Sample gameplay of Pro Moves Soccer, with goaltender P. O'Brian stopping an attempted shot into the goal

The game itself features international level soccer matchups and customizable options that makes a game anywhere from the length of a childhood soccer match (3 minute halves) to the length of an actual FIFA soccer match (45 minute halves). As long as they can remember the lengthy passwords, players can also make their own soccer teams. The game's announcer uses brief words and phrases to describe the action (i.e., kick-off, yellow card, red card, penalty shot, head shot, header, rainbow kick).

Players can either play exhibition, World Cup, practice, or Eight Nations tournament (where eight nations compete to win the championship, making for shorter gameplay). This game has a medium difficulty level and can be mastered with repeated gameplay. Teams can choose to concede from either of the tournaments at any time without dire consequences. Fictional players play for each team (nations range from Argentina to Jamaica and Russia).

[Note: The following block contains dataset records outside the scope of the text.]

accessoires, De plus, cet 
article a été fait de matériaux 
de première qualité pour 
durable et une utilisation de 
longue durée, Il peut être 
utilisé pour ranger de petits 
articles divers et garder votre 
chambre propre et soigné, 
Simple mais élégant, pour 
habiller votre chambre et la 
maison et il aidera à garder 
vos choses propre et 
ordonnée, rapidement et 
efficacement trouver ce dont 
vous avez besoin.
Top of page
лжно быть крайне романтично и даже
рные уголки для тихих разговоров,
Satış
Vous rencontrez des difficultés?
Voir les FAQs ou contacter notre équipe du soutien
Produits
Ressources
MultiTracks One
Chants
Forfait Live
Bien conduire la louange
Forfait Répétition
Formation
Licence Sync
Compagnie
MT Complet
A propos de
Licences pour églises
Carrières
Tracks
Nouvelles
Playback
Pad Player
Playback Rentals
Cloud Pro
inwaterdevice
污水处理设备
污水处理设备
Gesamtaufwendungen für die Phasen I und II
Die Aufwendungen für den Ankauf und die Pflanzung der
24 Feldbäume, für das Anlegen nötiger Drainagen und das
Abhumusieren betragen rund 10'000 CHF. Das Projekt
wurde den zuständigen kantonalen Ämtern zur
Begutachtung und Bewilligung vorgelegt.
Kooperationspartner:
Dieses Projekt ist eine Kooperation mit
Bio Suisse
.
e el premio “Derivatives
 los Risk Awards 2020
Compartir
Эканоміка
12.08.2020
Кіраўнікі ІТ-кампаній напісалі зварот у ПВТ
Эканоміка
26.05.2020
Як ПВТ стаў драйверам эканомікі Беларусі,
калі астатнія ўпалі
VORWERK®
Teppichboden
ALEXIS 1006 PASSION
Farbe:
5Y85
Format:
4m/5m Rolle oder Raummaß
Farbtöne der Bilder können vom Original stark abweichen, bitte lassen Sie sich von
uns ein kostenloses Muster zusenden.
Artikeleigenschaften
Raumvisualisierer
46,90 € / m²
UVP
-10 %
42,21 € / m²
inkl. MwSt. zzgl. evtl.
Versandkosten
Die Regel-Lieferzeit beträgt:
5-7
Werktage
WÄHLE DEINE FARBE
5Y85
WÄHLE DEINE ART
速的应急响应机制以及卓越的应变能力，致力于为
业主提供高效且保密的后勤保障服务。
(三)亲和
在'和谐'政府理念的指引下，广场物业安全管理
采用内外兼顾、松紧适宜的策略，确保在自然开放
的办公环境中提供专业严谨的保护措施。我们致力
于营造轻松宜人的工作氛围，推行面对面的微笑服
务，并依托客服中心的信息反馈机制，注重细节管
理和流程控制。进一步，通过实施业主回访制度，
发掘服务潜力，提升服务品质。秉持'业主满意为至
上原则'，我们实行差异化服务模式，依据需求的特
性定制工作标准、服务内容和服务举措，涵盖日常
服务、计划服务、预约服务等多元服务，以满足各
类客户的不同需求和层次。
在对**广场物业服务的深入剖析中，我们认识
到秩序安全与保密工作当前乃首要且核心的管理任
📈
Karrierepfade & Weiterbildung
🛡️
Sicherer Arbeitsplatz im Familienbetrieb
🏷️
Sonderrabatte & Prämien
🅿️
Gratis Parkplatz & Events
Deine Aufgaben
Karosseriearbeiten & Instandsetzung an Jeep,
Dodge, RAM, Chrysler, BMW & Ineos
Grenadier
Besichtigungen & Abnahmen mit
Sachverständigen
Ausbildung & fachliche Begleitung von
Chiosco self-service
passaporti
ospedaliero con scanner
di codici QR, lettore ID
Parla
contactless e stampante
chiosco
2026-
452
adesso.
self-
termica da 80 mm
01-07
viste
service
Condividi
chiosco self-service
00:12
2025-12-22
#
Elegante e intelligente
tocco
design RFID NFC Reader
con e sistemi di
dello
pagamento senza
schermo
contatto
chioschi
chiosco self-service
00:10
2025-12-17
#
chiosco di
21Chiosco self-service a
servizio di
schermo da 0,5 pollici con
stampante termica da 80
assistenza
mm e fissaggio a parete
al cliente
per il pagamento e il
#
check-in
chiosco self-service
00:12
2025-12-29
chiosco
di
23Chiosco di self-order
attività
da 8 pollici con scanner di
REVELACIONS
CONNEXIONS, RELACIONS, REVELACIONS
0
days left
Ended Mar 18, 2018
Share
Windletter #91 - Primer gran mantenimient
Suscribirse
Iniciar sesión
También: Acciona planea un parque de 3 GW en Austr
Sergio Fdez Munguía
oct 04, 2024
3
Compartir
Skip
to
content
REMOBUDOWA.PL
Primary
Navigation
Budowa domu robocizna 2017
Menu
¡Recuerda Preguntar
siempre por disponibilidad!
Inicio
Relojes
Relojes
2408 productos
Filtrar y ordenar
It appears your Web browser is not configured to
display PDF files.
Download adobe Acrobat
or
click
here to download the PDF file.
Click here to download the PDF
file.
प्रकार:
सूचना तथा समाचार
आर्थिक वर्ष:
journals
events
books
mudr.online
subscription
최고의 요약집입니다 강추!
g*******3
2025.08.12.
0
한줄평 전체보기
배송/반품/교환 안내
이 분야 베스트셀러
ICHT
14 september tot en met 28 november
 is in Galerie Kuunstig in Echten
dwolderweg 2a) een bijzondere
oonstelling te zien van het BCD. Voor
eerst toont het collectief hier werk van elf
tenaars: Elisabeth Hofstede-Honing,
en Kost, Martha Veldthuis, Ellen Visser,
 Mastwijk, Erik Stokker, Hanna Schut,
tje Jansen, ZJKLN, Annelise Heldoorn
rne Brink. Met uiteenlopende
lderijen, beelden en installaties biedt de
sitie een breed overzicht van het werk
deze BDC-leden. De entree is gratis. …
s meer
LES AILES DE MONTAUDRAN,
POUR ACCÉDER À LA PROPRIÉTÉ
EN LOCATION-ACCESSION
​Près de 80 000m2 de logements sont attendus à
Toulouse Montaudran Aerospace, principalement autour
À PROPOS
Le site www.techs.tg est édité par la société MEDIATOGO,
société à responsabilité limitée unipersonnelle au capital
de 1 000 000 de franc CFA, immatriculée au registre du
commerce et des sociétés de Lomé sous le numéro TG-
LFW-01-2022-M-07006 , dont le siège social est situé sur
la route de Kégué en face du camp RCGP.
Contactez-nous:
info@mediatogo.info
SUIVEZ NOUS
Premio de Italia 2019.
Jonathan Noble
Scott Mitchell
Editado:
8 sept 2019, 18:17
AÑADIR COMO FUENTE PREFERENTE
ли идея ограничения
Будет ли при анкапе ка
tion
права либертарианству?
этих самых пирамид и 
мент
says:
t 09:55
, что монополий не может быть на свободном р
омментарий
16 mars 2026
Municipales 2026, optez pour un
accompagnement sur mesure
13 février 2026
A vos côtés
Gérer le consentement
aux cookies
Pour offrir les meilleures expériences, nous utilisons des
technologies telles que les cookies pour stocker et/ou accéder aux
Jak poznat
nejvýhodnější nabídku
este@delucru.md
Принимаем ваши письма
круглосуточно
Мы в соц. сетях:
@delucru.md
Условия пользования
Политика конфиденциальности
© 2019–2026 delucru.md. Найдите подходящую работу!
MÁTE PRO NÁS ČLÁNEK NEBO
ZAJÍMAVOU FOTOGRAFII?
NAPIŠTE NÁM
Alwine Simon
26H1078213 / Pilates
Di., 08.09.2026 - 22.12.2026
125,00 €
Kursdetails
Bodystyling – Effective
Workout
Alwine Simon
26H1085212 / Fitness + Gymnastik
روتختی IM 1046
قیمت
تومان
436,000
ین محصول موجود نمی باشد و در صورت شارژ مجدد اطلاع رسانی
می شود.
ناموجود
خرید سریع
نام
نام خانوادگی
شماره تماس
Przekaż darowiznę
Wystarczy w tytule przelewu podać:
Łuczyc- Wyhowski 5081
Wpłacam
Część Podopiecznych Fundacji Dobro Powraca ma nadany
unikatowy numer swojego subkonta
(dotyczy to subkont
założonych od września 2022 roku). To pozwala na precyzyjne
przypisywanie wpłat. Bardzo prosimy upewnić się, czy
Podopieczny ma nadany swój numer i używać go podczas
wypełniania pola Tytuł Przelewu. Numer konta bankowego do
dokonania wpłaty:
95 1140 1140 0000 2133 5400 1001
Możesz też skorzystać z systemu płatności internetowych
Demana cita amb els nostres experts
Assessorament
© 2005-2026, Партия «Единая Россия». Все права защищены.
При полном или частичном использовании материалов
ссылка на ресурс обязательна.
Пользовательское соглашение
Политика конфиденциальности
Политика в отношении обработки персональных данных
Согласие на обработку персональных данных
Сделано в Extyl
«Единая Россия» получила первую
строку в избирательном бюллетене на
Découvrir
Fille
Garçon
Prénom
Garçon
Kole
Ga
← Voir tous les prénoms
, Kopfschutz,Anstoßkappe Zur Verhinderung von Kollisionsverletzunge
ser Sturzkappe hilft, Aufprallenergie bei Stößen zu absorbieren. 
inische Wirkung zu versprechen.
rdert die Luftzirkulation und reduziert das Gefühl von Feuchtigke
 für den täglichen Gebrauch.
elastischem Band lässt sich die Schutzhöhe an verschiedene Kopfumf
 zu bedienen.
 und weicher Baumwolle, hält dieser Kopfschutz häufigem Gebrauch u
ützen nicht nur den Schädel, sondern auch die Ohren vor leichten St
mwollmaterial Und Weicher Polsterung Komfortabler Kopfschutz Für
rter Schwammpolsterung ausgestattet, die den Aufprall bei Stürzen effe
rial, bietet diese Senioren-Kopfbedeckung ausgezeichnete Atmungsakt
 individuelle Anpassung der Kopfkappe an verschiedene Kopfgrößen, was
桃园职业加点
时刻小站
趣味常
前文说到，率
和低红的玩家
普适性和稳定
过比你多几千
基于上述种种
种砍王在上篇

Different weather conditions can be activated on the option screen; including sunny days, cloudy days, rainy days and snowy days. Fouls can be deactivated, allowing less experienced players to tackle the opposition without the fear of either a yellow card or a red card. Injuries can appear in the game as a result of rough play. Being tackled an excessive number of times can also cause a player to get injured. Failure to substitute an injured player results in him losing his abilities for the remainder of the game.

==Reception==
GamePro gave the game a score of 3 out of 5 while Game Players gave it a score of 60%.